The direction vector of the first line is [-2, 1, 5], and the direction vector of the second line is [-6, 3, 15]. To find a vector that is perpendicular to both, we take the cross product:
n = [-2, 1, 5] x [-6, 3, 15]
n = (1*-15 - 5*3)i - (-2*15 - 5*-6)j + (-2*3 - 1*-6)k
n = -15i - 18j + 0k
n = -15i - 18j
The vector n is the normal vector to the plane. Now, we can find a point on the plane by taking any point that lies on one of the lines. Let's choose the point [-2, 3, 12] from the first line.
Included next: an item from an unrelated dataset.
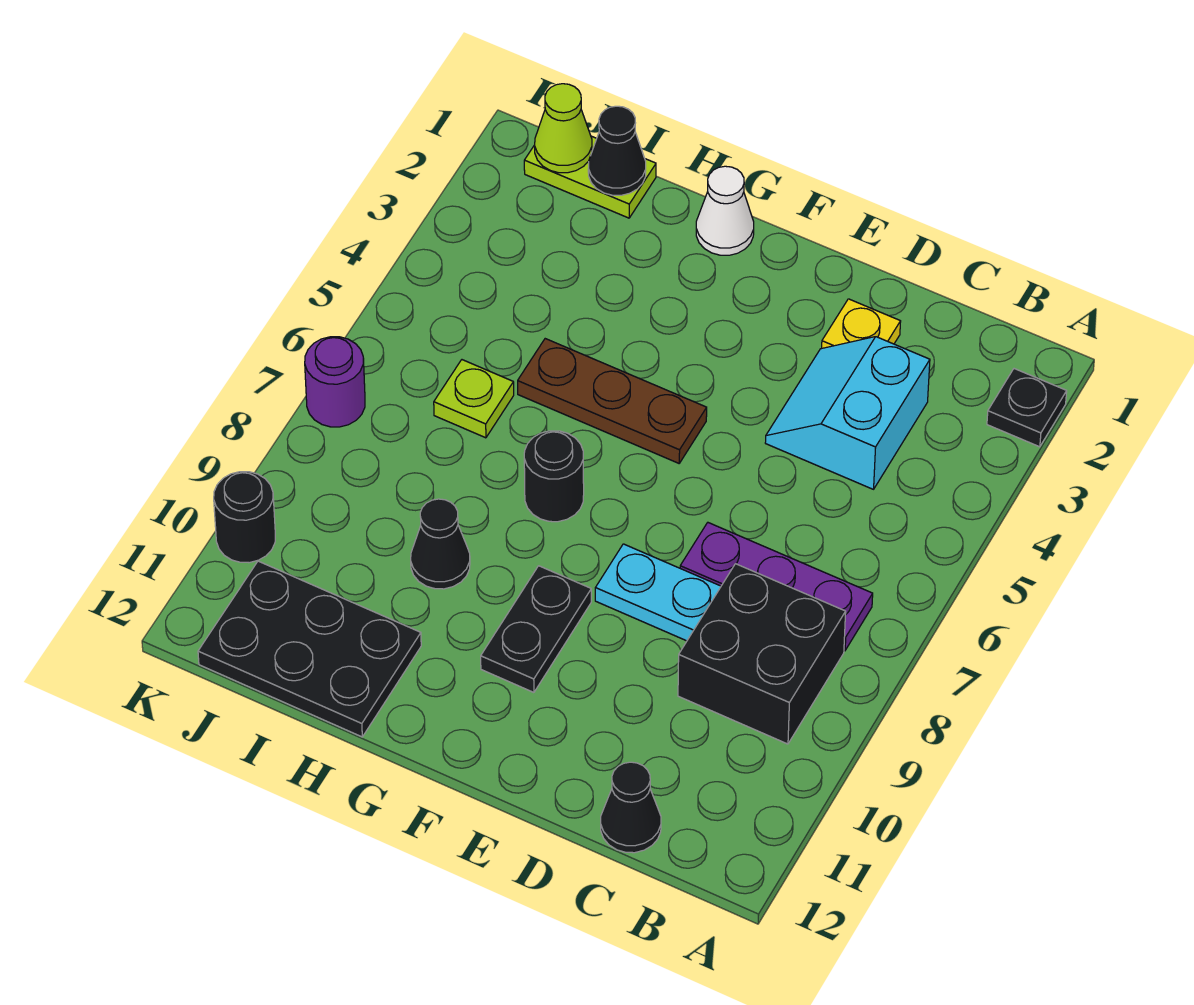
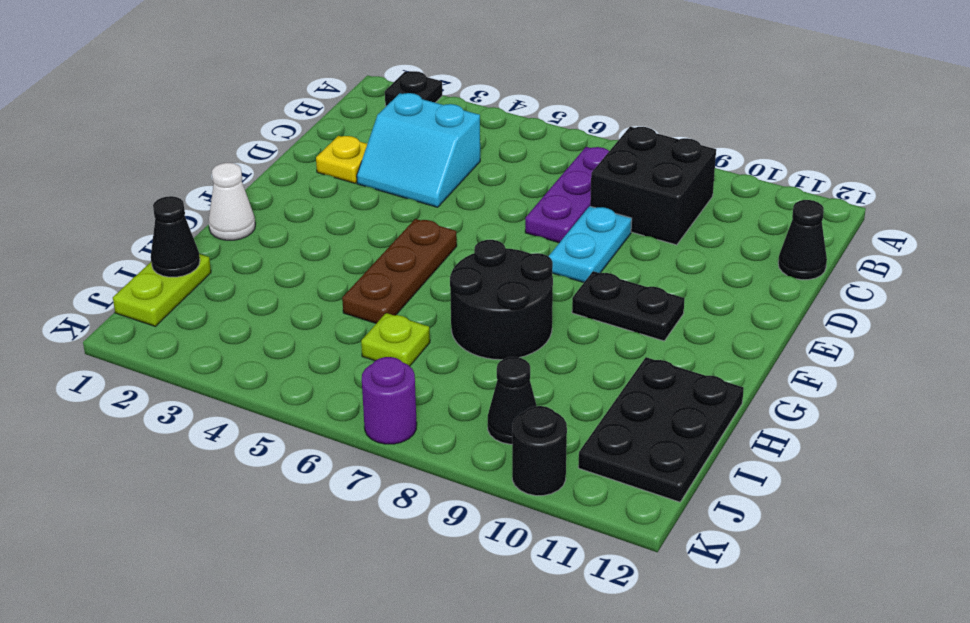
black 1x1 round brick [524,431,584,522] -> black 2x2 round brick [450,240,553,360]
black 1x1 cone [411,499,470,589] -> black 1x1 cone moved to [488,357,537,444]
lime 1x1 cone [535,84,592,173] -> none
Now we can write the vector equation of the plane:
[r - [-2, 3, 12]] * [-15, -18] = 0
Simplifying this equation, we have:
[-15(r1 + 2) - 18(r2 - 3)] = 0
This is the vector equation of the plane containing the given lines.
To find the scalar equation of the plane, we can rewrite the vector equation by expanding the scalar product:
-15r1 - 30 - 18r2 + 54 = 0
Combining like terms, we have:
-15r1 - 18r2 + 24 = 0
This is the scalar equation of the plane containing the given lines.